The wholesale destruction of land game, the practical extermination of sea game, and the displacement of natives in many places by the influx of miners and prospectors, wrought such disturbances in the economy of native life that the extermination of thousands by starvation was imminent. Among other methods suggested to improve permanently the condition of the natives, especially of the Bering Sea region, was the importation of Siberian reindeer. This action, inspired by Dr. Sheldon Jackson, promises in its results to be the most important benefit ever accorded the natives by the United States.

Doubtless in this, as in other novel and extended enterprises, there were errors of administration and policy, with exaggerated expectations and consequent disappointments, but, as a whole, the policy was wise and the results valuable and far-reaching.

Initiated by Dr. Jackson in 1892, Congress came to its support, and between 1894 and 1908 appropriated 8240,500 for the import and support of deer. Importations aggregating 1,280 were made from 1892 to 1902, when the Russian Government withdrew its permission for such purchases and shipments. The herds have rapidly increased, have been invaluable for food supply, and in cases have rendered important and timely service in transportation.

Holy Cross Mission, Lower Yukon Valley,

(Remarkable for its successful agricultural work.)

There have been three classes of stations. (1) Government, entirely under Federal control, (2) Mission, where herds are loaned for industrial training, an equal number to be eventually returned, (3) Relief, maintained at suitable points for emergency purposes.

On June 30, 1907, there were twenty-four stations, the most important being Point Barrow, with 629 deer (1905 figures), Kotzebue, 732, Teller, 941, Wales, 942, Eaton, 1,008, Unalaklik, 1,020, Golofnin, 1,164, and Bethel, 1,329.

The herds now aggregate about 20,000; at the last detailed report on June 30, 1907, numbering 15,839, of which 4,519 were fawns. The policy of the Interior Department looks to the gradual and early transfer of all deer to industrious and worthy natives, as rapidly as competent and worthy men are available. In order properly to distribute the reindeer and foster their care and breeding, small herds were loaned to such missions as agreed to train Esquimaux apprentices as herders and return at the end of five years the number loaned, retaining the increase.

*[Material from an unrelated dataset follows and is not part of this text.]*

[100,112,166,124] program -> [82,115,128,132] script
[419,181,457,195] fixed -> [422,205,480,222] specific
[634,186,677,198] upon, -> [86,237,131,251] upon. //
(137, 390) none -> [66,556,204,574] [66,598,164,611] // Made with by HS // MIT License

In past years loans or gifts of reindeer have been made to the Congregational missions at Wales and Shishmaref, to the Swedish Evangelical Union missions at Golofnin and Unalaklik, to the Society of Friends missions at Deering and Kotzebue, to the Norwegian Evangelical Lutheran Mission at Teller, to the Moravian Mission at Bethel, to the Catholic Mission at Nulato, and to the Methodist Mission at Sinuk.

The imported Lapps and certain natives have prospered in the reindeer industry. There are five Lapps and nine natives who owned in 1905 more than a hundred deer, the richest native being Ke-ok, of Deering, with 327 deer, closely followed by Mary An-drewuk, of Eaton, often called Reindeer Queen, with 317 head. Altogether there were in 1905 seventy-five natives owning deer. Owners may kill surplus males and sell their meat and skins, but female deer are not allowed to be sold to white men.

The satisfactory results of the system are shown both by the increase, and also by the ownership, which in 1907 was vested to the extent of fourteen per cent, in Lapp instructors, twenty-two in missions, twenty-three in the United States, and forty-one per cent, in Esquimaux reindeer herders and apprentices. Unfortunately, the benefits of the reindeer service are strictly limited, as is shown by the fact that only 114 Esquimaux, about one per cent., own deer. The greatest benefit, however, is moral and educative, instilling a personal self-respect, sense of ownership, and inclination to self support.